Gina was initially scripted to embrace and kiss Baltar. This was removed after actress Tricia Helfer (Six/Gina) noted that Gina, a victim of serial rape, would not be willing to do this.

A scene in Part 1 in which Helo and Tyrol discuss Sharon and the blanket party scene in Part 2 used to be the same scene; the characters are in the same physical positions at the end of the first and the start of the second. The scenes were split when the episode was split. The blanket party was inspired by the films Full Metal Jacket and The Grifters. The writers referred to the Pegasus crewmen administering the beatings as the "Yee-Haw Boys"; in the episode Helo calls them "the Sunshine Boys". Their confrontation with Fisk was inspired by Moore's own experience in the U.S. Navy ROTC.

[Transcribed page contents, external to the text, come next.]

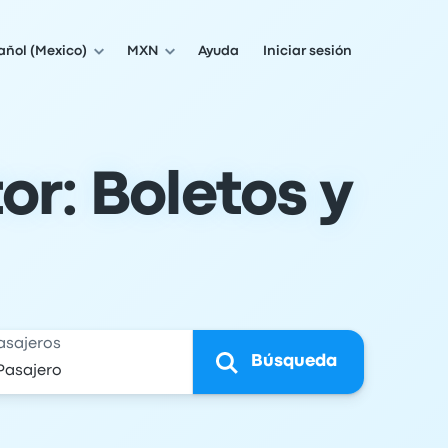
añol (Mexico)
MXN
Ayuda
Iniciar sesión
r: Boletos y
asajeros
Búsqueda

The kiss between Adama and Roslin was not scripted. Actor Edward James Olmos (Adama) improvised it on set. Actress Mary McDonnell (Roslin)'s surprise is genuine.

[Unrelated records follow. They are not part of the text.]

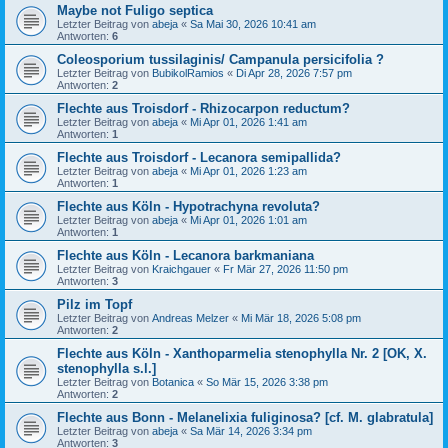
Maybe not Fuligo septica
Letzter Beitrag von
abeja
«
Sa Mai 30, 2026 10:41 am
Antworten:
6
Coleosporium tussilaginis/ Campanula persicifolia ?
Letzter Beitrag von
BubikolRamios
«
Di Apr 28, 2026 7:57 pm
Antworten:
2
Flechte aus Troisdorf - Rhizocarpon reductum?
Letzter Beitrag von
abeja
«
Mi Apr 01, 2026 1:41 am
Antworten:
1
Flechte aus Troisdorf - Lecanora semipallida?
Letzter Beitrag von
abeja
«
Mi Apr 01, 2026 1:23 am
Antworten:
1
Flechte aus Köln - Hypotrachyna revoluta?
Letzter Beitrag von
abeja
«
Mi Apr 01, 2026 1:01 am
Antworten:
1
Flechte aus Köln - Lecanora barkmaniana
Letzter Beitrag von
Kraichgauer
«
Fr Mär 27, 2026 11:50 pm
Antworten:
3
Pilz im Topf
Letzter Beitrag von
Andreas Melzer
«
Mi Mär 18, 2026 5:08 pm
Antworten:
2
Flechte aus Köln - Xanthoparmelia stenophylla Nr. 2 [OK, X.
stenophylla s.l.]
Letzter Beitrag von
Botanica
«
So Mär 15, 2026 3:38 pm
Antworten:
2
Flechte aus Bonn - Melanelixia fuliginosa? [cf. M. glabratula]
Letzter Beitrag von
abeja
«
Sa Mär 14, 2026 3:34 pm
Antworten:
3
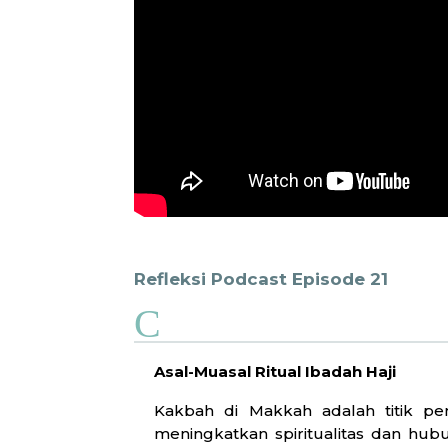
Refleksi Podcast Episode 21
C
Asal-Muasal Ritual Ibadah Haji
Kakbah di Makkah adalah titik penti
meningkatkan spiritualitas dan hu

The Viper standoff was especially time-consuming to write and film. The writers considered having the Vipers open fire shortly before Starbuck appears, but they feared the consequences for morale and cohesion in the fleet.

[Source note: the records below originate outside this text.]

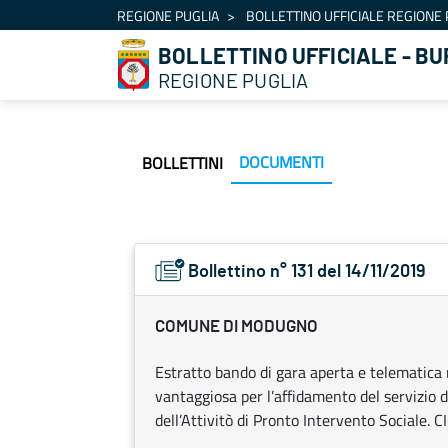
Navigazione
REGIONE PUGLIA
BOLLETTINO UFFICIALE REGIONE 
Salta al contenuto
BOLLETTINO UFFICIALE - BU
REGIONE PUGLIA
DOCUMENTI
BOLLETTINI
Bollettino n° 131 del 14/11/2019
COMUNE DI MODUGNO
Estratto bando di gara aperta e telematica 
vantaggiosa per l’affidamento del servizio d
dell’Attivitò di Pronto Intervento Social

Cain's code word "Case Orange" for Fisk to kill Adama refers to War Plan Orange, a contingency plan developed by the American military before the Second World War in case of a Japanese attack. Cain's specific directive to "terminate Adama's command, starting with Adama" is an homage to a line delivered by Harrison Ford's character in Apocalypse Now referring to Kurtz. Adama's code word "Downfall" for Starbuck to kill Cain refers to the German film of that name or possibly Operation Downfall, the planned Allied invasion of Japan at the end of the Second World War.

==Reception==
"Resurrection Ship" received positive critical reviews. Keith McDuffee of TV Squad called the episode "amazing" and praised the scenes between Baltar and Gina, Apollo's swimming fantasy, and the special effects. Amanda Keith called Part 1 "a fantastic episode" and praised the battle, composer Bear McCreary's score, and Adama and Roslin's final scene in Part 2. Jacob Clifton gave Part 1 an A, praising the moral ambiguity around Cain's actions, Olmos's performance, the editing of the final scene in which Cain and Adama give their assassination orders, and Starbuck, Adama, and Fisk's reluctance to participate in the assassination plots. He gave Part 2 an A+, calling actress Michelle Forbes (Cain)'s performance "wonderful", the battle scenes "awesome", the battle music "[g]rand, wonderful, sad and angry and terrible", and the final scene between Adama and Roslin "candid and weird and perfect and sad." Jason Davis gave Part 1 an A+ and Part 2 an A, praising Rymer's writing and Forbes's performance. Simon Brew of Den of Geek lauded the battle scene but said the rest of the episode was even better; he called it "all the more impressive for not doing what you'd expect it to do." Rose Wojnar of The San Diego Union-Tribune gave Part 1 an A− but Part 2 a B−, praising Forbes and Sackhoff's acting and the battle scene but calling Gina killing Cain "too good of a solution".

John Kubicek of BuddyTV ranked "Resurrection Ship" as the series's 18th best episode. Eric Goldman of IGN ranked "Admiral Cain's reign" in "Pegasus" and "Resurrection Ship" second on his list of the series's top "storylines and moments", praising Forbes's performance and calling the three episodes "riveting".

==Connection to other series elements==
More of Battlestar Pegasuss backstory is presented in the television movie Battlestar Galactica: Razor:
- Cain and Gina were lovers until the Cylon attack on the Colonies.
- The raids on the civilian ships are shown exactly as Fisk describes them in "Resurrection Ship".

The "Sunshine Boys" were introduced in "Pegasus" bragging about raping Gina and plans to rape Sharon. They resurface in the fourth-season episode "The Oath", in which they take Sharon, Helo, Tyrol, and others prisoner during a mutiny.